Na mesma linha de radicalismo situam-se documentos assinados por Lula, como a denominada “Carta de Olinda”, da lavra dos militantes petistas e com a qual o então candidato iniciou a sua campanha rumo à presidência da República, em meados de 2002. O documento era uma retomada do modelo radical de comunismo escancarado copiado de Cuba. Pau na iniciativa privada, briga com o capital internacional, generosidade oficial em face dos movimentos sociais, busca da igualdade proletária, combate aos ricos, reformulação da política externa seguindo os princípios do Foro de São Paulo, que Lula e Fidel Castro tinham fundado no início dos anos 90, com a finalidade de dar sobrevida, na América Latina, ao cadáver insepulto do comunismo, que tinha afundado no Leste europeu. Com essa plataforma Lula certamente não teria se eleito, e ficaria confinado aos eternos 15% do eleitorado. Lula se revelava, nesse documento, como autêntico líder messiânico que salvaria o Brasil da opressão da odiada burguesia internacional e dos seus filhotes tupiniquins.
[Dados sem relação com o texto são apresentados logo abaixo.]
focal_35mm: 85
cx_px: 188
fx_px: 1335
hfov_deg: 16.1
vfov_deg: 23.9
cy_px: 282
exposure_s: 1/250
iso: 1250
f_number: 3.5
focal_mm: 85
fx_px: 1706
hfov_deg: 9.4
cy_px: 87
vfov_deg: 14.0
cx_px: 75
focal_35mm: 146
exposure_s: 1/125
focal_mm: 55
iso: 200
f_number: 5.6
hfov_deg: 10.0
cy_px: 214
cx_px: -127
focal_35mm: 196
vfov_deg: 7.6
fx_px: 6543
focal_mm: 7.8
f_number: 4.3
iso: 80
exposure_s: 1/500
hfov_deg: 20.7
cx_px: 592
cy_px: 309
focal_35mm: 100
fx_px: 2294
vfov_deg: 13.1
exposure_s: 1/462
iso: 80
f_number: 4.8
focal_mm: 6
A outra cara da dupla personalidade lulista é constituída por outras “Cartas” que, vez por outra, o ex-líder sindical encomenda aos seus marqueteiros e escribas. Uma delas, memorável, de autoria do seu marqueteiro, é a denominada “Carta ao Povo Brasileiro”, com que o candidato que não decolava nas pesquisas eleitorais esperava atrair a classe média na morna campanha de 2002.  Nesse documento, Lula utilizava um linguajar decente, não assassinava o português, revelava-se um socialdemocrata moderado que respeitaria a rotatividade do poder, bem como os compromissos internacionais que, no plano econômico e político, tinha assumido o Brasil. A opinião pública deixou-se seduzir, infelizmente, pela eloquência do documento em apreço e elegeu maciçamente o ex-metalúrgico para o seu primeiro quatriênio.
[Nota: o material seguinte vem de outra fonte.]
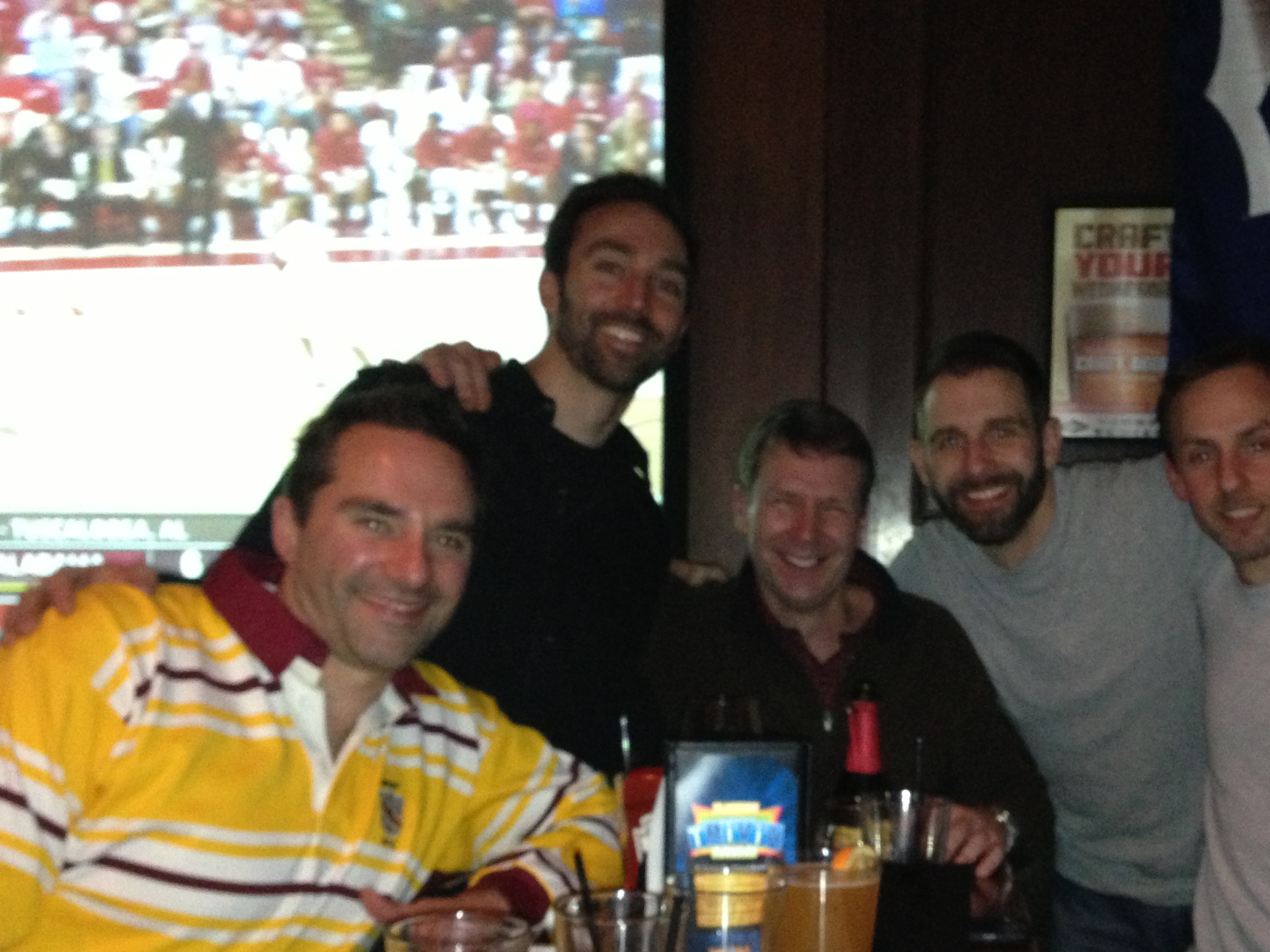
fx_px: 1761
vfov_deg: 30.0
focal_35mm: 48
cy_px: 662
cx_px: 795
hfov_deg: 39.4
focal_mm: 4.13
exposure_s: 1/16
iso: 500
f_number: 2.4
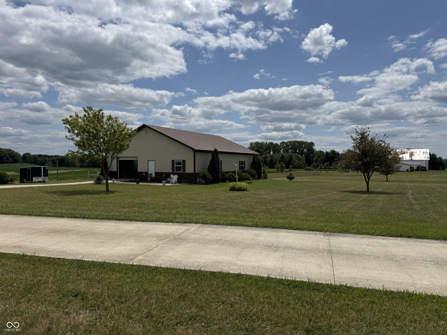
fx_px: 310
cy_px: 168
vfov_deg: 56.8
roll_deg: -0.9
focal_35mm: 24
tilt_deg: -0.2
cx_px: 224
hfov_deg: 71.6
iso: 80
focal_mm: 6.76
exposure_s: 1/11905
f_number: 1.78
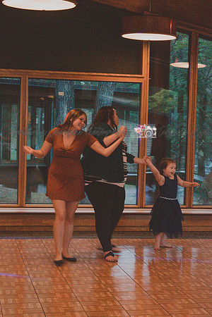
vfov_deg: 24.6
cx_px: 106
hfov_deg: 16.6
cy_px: 158
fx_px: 729
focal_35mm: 82
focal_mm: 55
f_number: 5.6
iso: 6400
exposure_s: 1/60
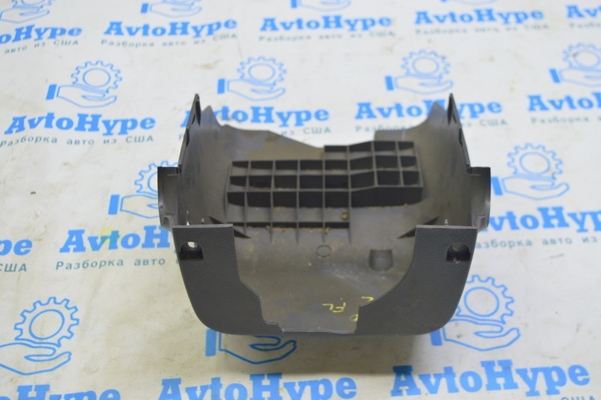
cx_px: 300
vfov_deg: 30.8
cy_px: 200
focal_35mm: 44
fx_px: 726
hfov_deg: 45.0
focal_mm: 29
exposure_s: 1/20
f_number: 5.6
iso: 400
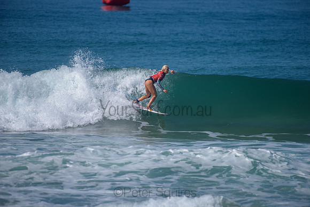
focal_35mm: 500
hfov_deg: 4.1
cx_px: 155
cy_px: 104
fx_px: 4306
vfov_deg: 2.8
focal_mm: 500
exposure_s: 1/2000
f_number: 5.6
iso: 140
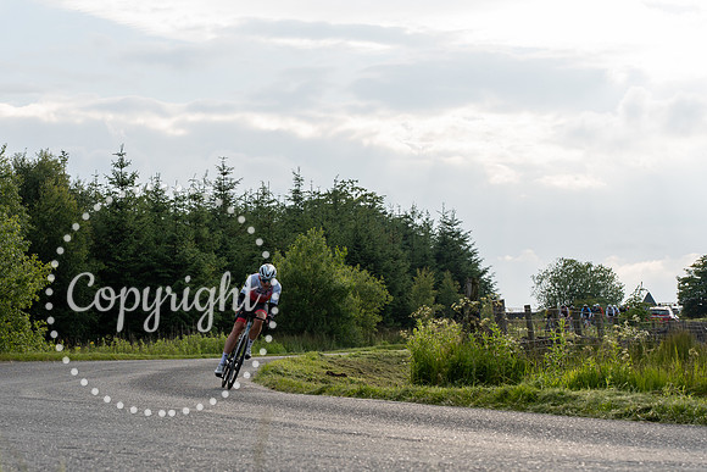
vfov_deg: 14.8
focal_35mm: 92
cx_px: 261
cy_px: 321
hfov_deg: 22.0
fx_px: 1815
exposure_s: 1/500
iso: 200
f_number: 6.3
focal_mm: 68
Outra “Carta” de feição moderada acaba de ser divulgada por Lula (“Carta Aberta” de 17 de Março de 2016) após o mal-estar causado pela revelação das gravações feitas pela Polícia Federal com autorização da Justiça, ao ensejo da trama do Palácio do Planalto e da direção petista para Lula integrar o gabinete da Presidenta Dilma, a fim de livrar o chefe da prisão que os procuradores do Ministério Público paulista tinham requerido e que foi encaminhada pela juíza responsável pela 24ª Vara da Justiça paulista para o Magistrado Sérgio Moro, por entender que este Juiz Federal já tinha adiantado bastante a investigação sobre os mesmos pontos tocados pelos procuradores paulistas. No documento em apreço, Lula se revela como um cidadão comum, que admite ser investigado pela Justiça, embora manifeste ressentimento pelo fato de a sua família ter sido também investigada e critique o fato de o Juiz Federal que o enquadrou para indagação com escolta policial em São Paulo, não ter levado em consideração o seu amplo direito de defesa. Mas a reclamação é feita sem xingamentos. O ex-metalúrgico apresenta-se com humilde reconhecimento de que não teve oportunidade de cursar estudos superiores, o que não lhe impede de ter um agudo senso moral para distinguir o certo do errado. Enfim, Lula é, na sua “Carta Aberta”, uma pessoa normal.


A opinião pública brasileira já matou a charada do duplipensar lulista e não se deixa mais enganar. Lula não convence ninguém com os seus dois estilos contrastantes. Ele é um patife notável, que fez uso do poder sem escrúpulos, que se enriqueceu ilicitamente e que não dá explicações adequadas quando é cobrado pelos seus antigos eleitores. Sem ser a boia de salvamento (que os petralhas imaginavam) para o atual governo em fim de linha, a sua presença é mais um buraco no navio petista, que já faz água. É um peso morto que Dilma, na sua falta de previsão política, convidou para pilotar o navio que é ameaçado pelas tempestades que se desenham no horizonte da Lava Jato e do processo de impeachment que ela enfrenta. Problema dela que termina atingindo também, infelizmente, os cidadãos de bem, pelas dificuldades que a incômoda presença do marujo do caos está criando, na difícil tarefa de reerguer a economia do País bastante abalada pela roubalheira petralha. Lula está mais, como diria Mário de Andrade em Macunaíma (1928), para “herói sem nenhum caráter”.